- _Task to complete_
Report, as a single figure, how many lines in the records below include "controller".

(Items from a dataset)
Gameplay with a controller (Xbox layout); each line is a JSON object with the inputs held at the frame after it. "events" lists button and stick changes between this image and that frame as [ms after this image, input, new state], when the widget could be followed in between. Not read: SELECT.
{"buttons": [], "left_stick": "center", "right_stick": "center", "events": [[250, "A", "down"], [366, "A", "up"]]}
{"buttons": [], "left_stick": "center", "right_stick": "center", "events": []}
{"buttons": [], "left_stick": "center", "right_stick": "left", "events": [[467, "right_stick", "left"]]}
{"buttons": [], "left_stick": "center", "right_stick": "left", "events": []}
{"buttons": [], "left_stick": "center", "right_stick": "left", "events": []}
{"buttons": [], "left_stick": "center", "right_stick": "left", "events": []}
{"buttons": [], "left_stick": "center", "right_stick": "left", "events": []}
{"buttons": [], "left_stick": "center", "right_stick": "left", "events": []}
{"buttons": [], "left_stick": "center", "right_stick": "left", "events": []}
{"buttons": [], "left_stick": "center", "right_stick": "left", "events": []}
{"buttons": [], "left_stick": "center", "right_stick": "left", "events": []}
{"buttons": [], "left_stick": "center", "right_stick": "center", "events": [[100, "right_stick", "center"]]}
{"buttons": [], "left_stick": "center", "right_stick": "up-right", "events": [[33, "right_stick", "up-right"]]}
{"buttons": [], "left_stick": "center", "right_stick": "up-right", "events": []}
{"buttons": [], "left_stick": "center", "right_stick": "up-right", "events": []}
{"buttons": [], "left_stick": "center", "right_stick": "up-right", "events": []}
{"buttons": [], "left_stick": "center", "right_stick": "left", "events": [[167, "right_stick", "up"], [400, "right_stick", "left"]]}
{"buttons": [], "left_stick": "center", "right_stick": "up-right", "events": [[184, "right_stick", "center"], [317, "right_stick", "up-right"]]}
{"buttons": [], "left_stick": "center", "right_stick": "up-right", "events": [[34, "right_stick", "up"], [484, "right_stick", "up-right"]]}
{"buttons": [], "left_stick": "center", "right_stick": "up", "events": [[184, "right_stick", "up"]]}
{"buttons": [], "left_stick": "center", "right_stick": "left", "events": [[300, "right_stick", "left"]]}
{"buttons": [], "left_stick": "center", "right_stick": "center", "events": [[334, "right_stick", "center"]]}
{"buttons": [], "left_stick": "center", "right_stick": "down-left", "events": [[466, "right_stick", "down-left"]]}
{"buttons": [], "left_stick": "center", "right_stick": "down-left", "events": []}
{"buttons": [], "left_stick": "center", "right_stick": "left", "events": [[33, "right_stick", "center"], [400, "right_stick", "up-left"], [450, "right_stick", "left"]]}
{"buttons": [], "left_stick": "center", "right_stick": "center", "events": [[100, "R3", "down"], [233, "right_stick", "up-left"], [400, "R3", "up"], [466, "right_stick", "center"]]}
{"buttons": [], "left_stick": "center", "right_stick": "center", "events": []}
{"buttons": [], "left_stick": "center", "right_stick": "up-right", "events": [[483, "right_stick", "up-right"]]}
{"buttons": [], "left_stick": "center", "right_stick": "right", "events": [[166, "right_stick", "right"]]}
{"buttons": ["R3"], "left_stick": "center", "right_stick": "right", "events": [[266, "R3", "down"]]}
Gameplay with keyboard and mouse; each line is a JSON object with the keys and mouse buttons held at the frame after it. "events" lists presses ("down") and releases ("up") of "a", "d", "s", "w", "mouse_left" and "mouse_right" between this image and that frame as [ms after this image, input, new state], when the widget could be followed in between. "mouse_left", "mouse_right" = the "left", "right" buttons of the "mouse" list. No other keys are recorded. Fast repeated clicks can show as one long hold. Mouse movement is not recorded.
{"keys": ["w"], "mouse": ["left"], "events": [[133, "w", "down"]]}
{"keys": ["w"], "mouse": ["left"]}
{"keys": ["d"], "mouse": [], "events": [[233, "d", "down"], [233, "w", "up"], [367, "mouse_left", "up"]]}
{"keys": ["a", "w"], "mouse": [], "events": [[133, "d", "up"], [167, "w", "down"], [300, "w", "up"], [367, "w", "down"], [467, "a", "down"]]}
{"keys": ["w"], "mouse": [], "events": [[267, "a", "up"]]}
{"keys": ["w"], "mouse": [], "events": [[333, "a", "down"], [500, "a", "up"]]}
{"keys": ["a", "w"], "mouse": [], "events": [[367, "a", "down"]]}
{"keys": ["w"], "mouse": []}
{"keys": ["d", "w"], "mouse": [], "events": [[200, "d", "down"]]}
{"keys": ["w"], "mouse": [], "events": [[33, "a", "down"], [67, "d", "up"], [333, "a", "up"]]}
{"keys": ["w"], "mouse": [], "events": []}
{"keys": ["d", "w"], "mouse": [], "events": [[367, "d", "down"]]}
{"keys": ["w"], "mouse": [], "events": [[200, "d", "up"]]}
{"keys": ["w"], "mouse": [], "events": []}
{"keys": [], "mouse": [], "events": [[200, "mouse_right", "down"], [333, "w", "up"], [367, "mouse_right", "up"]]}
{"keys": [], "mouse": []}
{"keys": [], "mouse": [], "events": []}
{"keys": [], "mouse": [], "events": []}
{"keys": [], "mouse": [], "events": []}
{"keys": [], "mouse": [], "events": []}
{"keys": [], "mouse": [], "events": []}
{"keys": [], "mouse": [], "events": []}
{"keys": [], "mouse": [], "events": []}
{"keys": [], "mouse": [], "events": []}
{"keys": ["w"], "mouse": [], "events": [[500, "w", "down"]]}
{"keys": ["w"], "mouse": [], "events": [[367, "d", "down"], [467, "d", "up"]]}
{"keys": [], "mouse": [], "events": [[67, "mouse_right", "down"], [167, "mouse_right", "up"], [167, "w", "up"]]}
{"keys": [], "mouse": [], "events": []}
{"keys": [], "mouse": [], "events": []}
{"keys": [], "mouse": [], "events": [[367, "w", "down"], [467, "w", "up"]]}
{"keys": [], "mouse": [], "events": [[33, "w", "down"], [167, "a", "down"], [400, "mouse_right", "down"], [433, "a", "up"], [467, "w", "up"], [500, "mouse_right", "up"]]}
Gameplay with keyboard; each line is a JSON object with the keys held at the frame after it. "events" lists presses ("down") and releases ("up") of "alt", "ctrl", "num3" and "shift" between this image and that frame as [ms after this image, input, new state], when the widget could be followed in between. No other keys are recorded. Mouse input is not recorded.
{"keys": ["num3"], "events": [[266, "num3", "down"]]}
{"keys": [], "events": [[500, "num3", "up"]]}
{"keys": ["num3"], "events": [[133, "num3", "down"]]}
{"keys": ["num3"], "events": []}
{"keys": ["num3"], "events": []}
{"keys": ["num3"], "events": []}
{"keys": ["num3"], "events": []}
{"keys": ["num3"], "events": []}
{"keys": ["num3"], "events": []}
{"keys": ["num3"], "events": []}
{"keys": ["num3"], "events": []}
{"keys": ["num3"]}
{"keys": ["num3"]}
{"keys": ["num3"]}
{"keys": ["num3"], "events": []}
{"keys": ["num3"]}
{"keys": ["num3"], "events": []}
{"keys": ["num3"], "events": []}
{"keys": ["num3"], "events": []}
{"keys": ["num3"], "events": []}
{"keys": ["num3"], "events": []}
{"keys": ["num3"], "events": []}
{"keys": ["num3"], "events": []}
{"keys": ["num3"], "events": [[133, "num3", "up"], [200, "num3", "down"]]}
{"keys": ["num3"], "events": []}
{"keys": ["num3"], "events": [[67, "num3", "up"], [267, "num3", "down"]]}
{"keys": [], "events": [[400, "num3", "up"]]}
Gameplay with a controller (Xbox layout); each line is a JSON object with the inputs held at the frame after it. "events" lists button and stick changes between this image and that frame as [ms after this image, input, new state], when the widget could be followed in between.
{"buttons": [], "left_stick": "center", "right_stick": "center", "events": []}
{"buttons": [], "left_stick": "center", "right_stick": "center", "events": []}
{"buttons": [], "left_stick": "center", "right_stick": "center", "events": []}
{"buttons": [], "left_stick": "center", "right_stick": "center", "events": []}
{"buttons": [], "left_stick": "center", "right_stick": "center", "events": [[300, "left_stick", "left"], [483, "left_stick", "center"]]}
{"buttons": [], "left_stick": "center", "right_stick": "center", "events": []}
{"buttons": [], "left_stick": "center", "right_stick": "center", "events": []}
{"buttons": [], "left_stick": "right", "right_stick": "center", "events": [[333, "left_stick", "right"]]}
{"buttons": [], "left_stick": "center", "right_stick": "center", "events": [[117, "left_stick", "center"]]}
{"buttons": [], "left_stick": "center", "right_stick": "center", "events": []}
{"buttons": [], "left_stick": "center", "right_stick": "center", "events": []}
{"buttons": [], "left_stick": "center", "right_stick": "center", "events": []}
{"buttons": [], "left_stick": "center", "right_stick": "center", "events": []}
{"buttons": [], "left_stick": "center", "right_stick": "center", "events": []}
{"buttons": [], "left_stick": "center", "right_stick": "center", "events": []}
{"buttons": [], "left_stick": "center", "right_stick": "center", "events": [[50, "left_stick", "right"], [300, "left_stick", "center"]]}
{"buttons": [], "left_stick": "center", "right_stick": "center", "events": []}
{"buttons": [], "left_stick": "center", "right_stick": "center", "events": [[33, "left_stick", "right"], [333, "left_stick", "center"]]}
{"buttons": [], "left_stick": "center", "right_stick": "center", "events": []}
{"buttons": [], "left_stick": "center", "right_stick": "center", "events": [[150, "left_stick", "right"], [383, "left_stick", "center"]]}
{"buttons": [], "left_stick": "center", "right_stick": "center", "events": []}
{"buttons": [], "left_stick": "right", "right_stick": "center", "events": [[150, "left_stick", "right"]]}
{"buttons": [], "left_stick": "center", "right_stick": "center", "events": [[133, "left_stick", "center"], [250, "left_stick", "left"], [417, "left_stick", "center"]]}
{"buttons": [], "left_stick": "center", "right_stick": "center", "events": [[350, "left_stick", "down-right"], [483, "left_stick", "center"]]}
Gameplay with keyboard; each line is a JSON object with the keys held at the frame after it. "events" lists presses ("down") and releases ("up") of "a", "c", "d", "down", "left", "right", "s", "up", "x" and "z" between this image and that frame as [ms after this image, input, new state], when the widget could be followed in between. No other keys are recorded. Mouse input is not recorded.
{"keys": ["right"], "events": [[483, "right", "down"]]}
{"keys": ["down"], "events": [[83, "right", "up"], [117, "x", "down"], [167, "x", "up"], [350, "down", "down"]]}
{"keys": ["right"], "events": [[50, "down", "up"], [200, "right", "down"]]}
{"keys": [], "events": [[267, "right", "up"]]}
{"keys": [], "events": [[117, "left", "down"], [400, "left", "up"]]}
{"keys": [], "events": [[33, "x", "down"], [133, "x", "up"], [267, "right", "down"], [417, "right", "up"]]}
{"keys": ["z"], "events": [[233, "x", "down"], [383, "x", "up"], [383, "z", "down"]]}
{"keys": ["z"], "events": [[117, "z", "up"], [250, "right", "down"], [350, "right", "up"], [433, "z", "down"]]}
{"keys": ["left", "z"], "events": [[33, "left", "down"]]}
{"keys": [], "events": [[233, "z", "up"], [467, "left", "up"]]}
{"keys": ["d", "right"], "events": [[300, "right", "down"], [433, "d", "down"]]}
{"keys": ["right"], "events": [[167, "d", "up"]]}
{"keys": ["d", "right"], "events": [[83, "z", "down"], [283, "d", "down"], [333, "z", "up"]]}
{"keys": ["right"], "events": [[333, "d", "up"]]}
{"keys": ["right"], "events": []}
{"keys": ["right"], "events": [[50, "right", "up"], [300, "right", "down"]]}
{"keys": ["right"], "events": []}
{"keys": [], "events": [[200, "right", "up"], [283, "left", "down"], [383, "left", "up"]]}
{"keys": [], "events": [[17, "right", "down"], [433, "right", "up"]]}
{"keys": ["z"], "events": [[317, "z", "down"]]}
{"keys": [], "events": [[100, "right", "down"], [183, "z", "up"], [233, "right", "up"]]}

- _Task result_
2